While necessary to prevent overtopping the levees during the extended high river of 2019, Nungesser claimed opening the Bonnet Carré Spillway caused “almost $250 million in environmental/economic damages to both Louisiana and Mississippi, ultimately killing 337 shallow water bottlenose dolphins.”
By comparison, the BP well blowout and spill, which was the largest oil spill in United States history, killed 91 dolphins, he said.
“The dolphins are the canary in the coal mine and show the devastation to the ecosystem at the very end of the damage cycle,” Nungesser said.

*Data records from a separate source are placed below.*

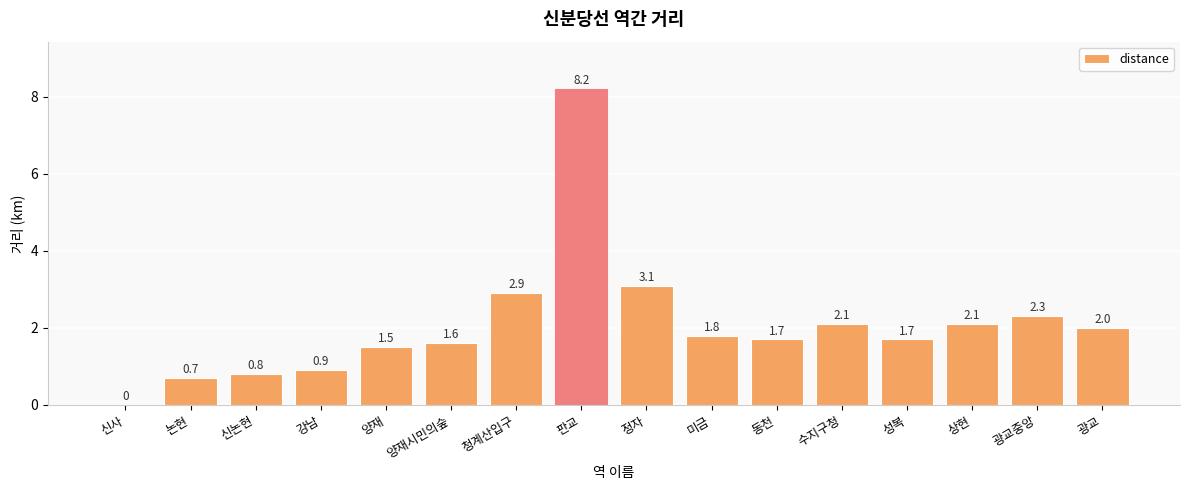

True or false: the data shows 0.4 at 신논현.

False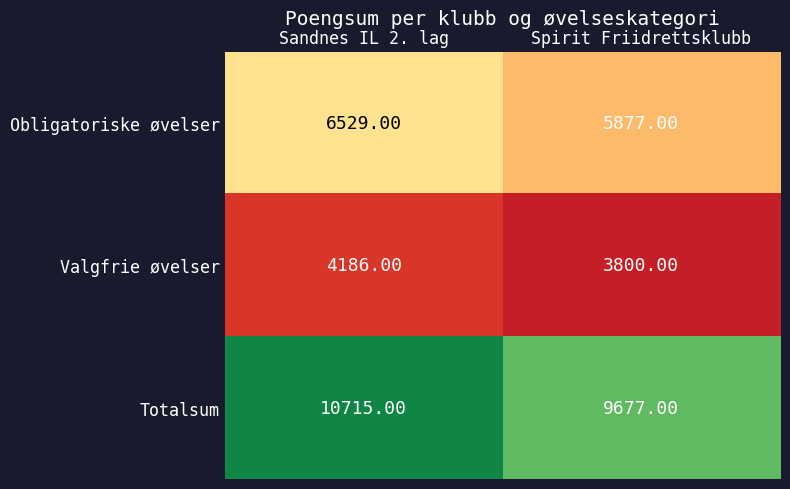

Is the value of Valgfrie øvelser at Sandnes IL 2. lag greater than the value of Obligatoriske øvelser at Spirit Friidrettsklubb?

No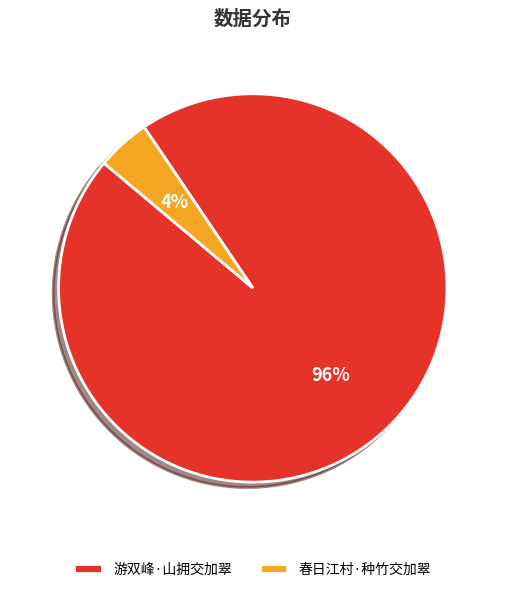

To the nearest percent, what percentage of the pie is 游双峰·山拥交加翠?

96%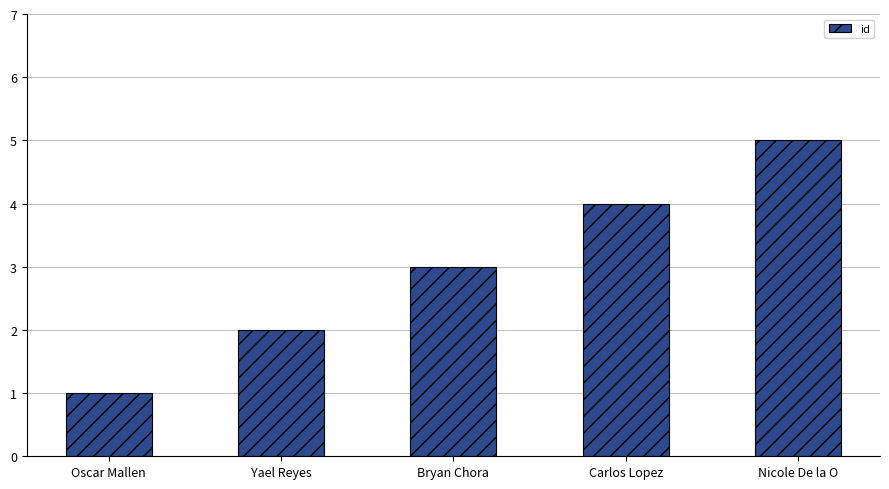

How many series are shown in this chart?

1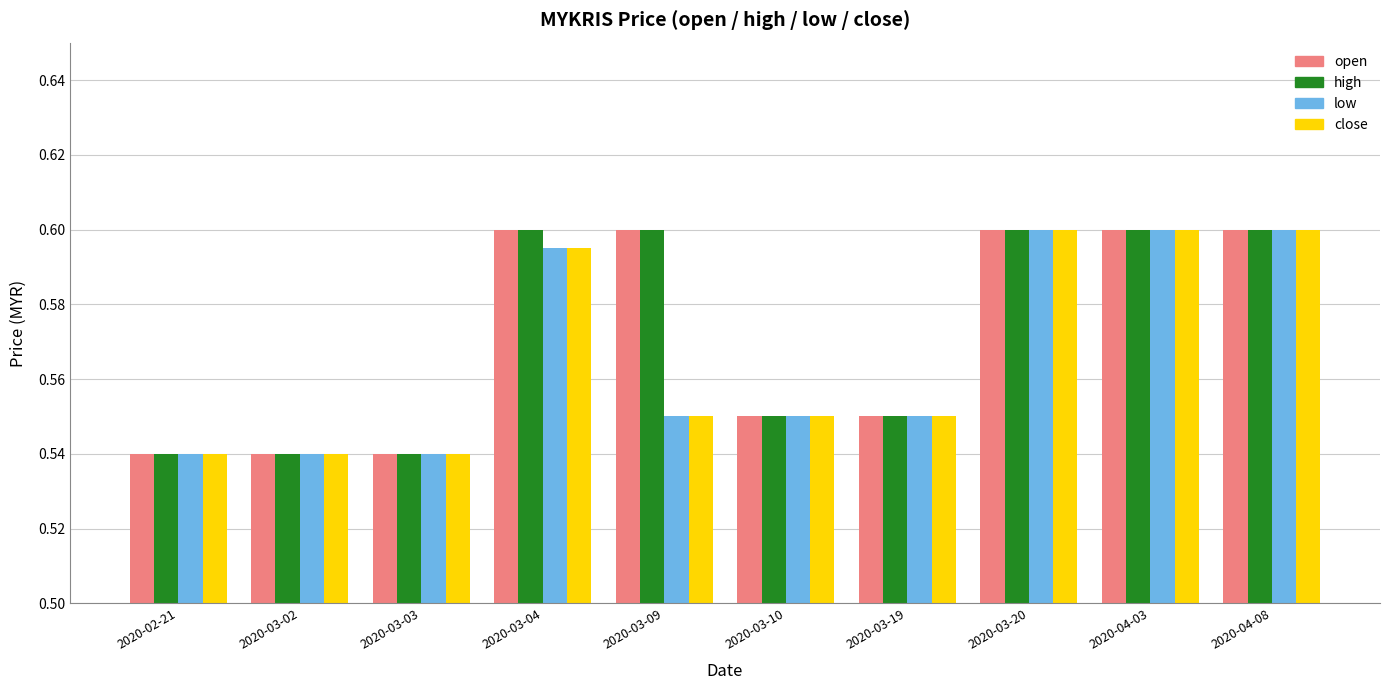

How many bars are there in total?

40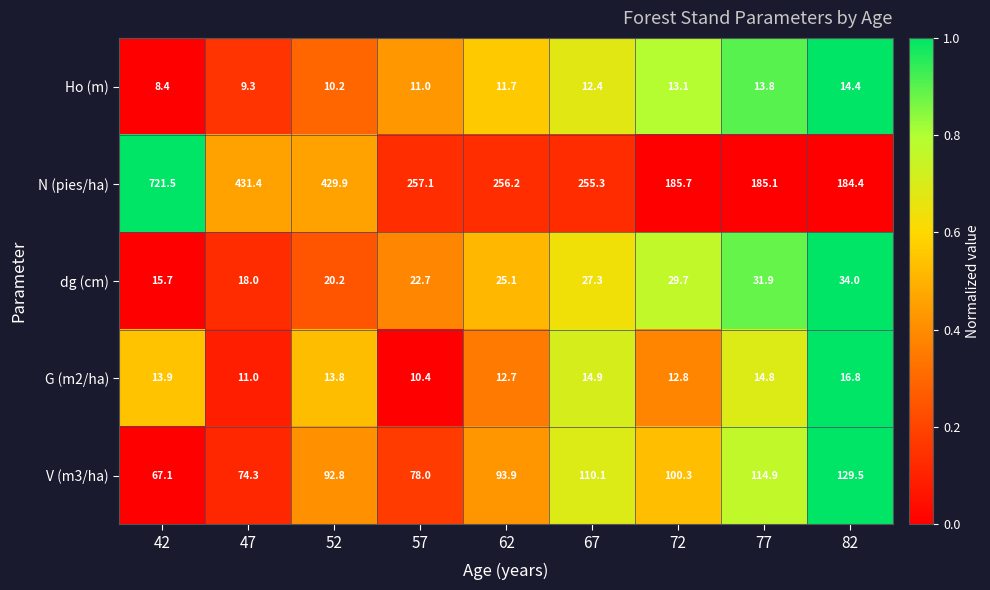

Count the number of categories in the chart.

9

In the federal permit application, Nungesser said CPRA requested a waiver from the Marine Mammal Protection Act. CPRA requested a waiver that only “requires the monitoring and rehabilitation of shallow water dolphins after the MBSD is in operation.”
“How do you monitor or rehabilitate a deceased dolphin, or a dolphin that has been severely impacted by river water intrusion?” he asks.
Louisiana fishermen land more than 1 million pounds of seafood each year, Nungesser’s presentation explains. Louisiana tourism is “directly tied to our fisheries, and our world-famous restaurants and cuisine.”
The Marine Mammal Commission commissioned a study by the University of St. Andrews of the impact of the Mid Breton Sediment Diversion on shallow-water bottlenose dolphins.
Louisiana and Mississippi are home to the world’s largest population of bottlenose dolphins, the presentation said. The St. Andrews study estimates a 70 percent morbidity rate for the dolphins and concludes that within 50 years of the Mid Breton Sediment Diversion operating, bottlenose dolphins will be extinct.